Sphinctomyrmex marcoyi

Scientific classification
- Domain: Eukaryota
- Kingdom: Animalia
- Phylum: Arthropoda
- Class: Insecta
- Order: Hymenoptera
- Family: Formicidae
- Genus: Sphinctomyrmex
- Species: S. marcoyi
- Binomial name: Sphinctomyrmex marcoyi Feitosa, Brandão, et al. 2011

= Sphinctomyrmex marcoyi =

- Genus: Sphinctomyrmex
- Species: marcoyi
- Authority: Feitosa, Brandão, et al. 2011

Species of ant

Sphinctomyrmex marcoyi is a Neotropical species of ants in the subfamily Dorylinae.
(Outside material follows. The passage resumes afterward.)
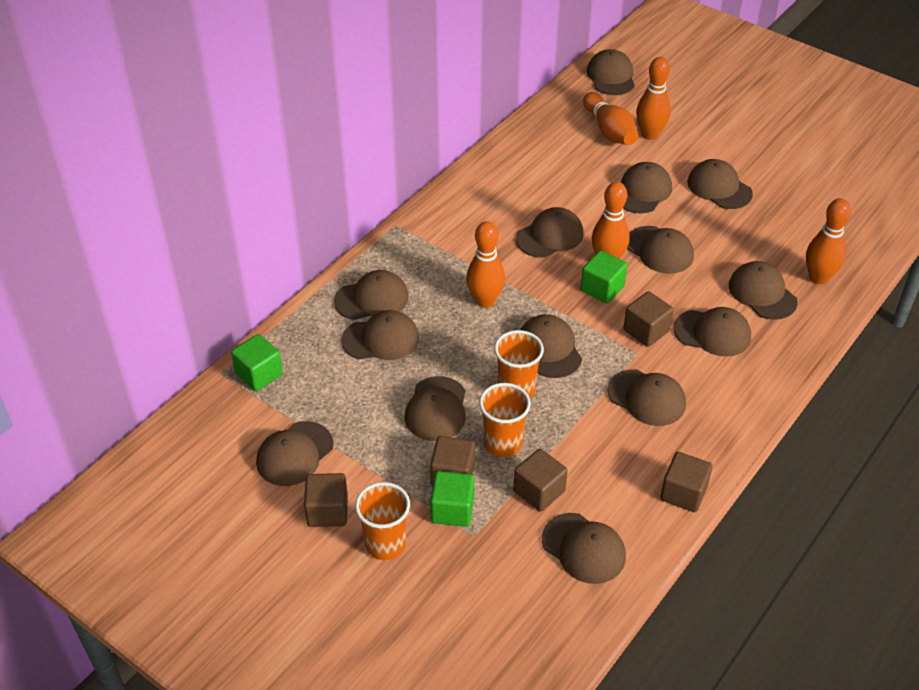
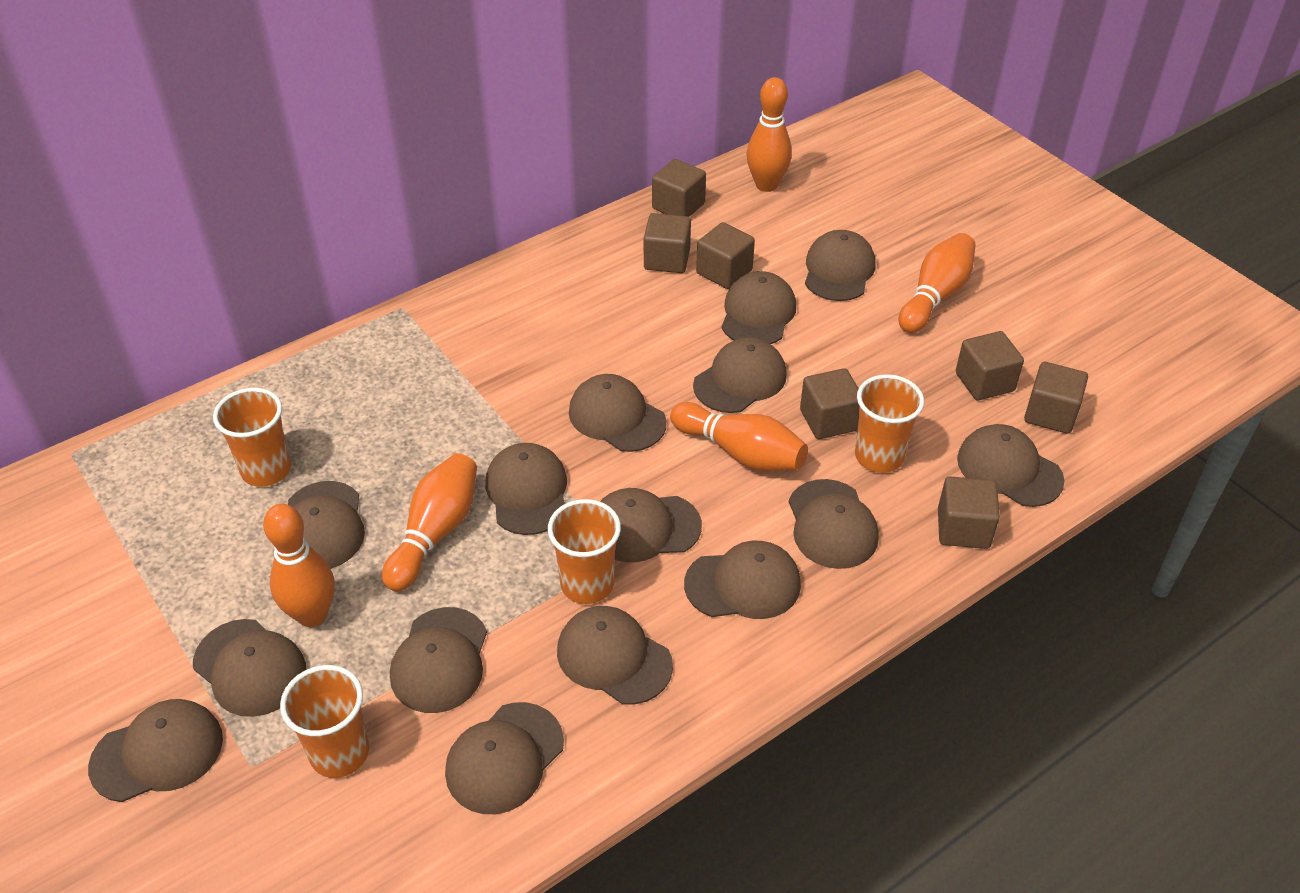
brown cap: [256,421,333,486] [334,270,409,320] [342,310,419,360] [405,376,466,441] [516,207,583,258] [520,314,582,378] [542,513,626,584] [587,49,635,95] [607,369,686,426] [621,162,672,213] [627,226,694,274] [674,307,751,357] [687,159,753,209] [729,261,798,320] = 14 -> [88,699,223,802] [193,619,306,717] [288,481,365,569] [390,607,487,713] [445,702,564,814] [485,443,567,535] [557,606,673,705] [569,374,666,452] [600,488,702,562] [684,541,801,619] [693,337,787,413] [721,271,796,344] [789,479,879,569] [805,230,876,301] [957,424,1065,507] = 15
brown cube: [304,473,348,527] [430,436,475,486] [514,449,568,512] [623,291,674,347] [660,452,713,512] = 5 -> [644,213,691,273] [652,159,706,217] [696,222,755,289] [800,368,859,439] [938,477,1000,549] [956,331,1024,400] [1024,362,1088,434] = 7
green cube: [231,334,283,391] [430,471,474,527] [581,250,627,304] = 3 -> none = 0
orange cup: [355,482,410,560] [479,383,531,457] [494,330,544,398] = 3 -> [213,388,291,487] [280,665,369,778] [548,499,621,604] [855,374,924,473] = 4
It is the only Sphinctomyrmex species recorded in the Amazon Forest. Gynes and males are unknown.

==Description==
Sphinctomyrmex marcoyi is known only from the holotype, a worker collected from a soil sample. Nothing is known about its biology. S. marcoyi can be easily separated from other species in the genus by its comparatively diminutive size, conspicuously elongate head, comparatively short scapes, and by the presence of a smooth longitudinal stripe on the dorsum of mesosoma, which is otherwise covered by foveolae and subdecumbent to erect hairs.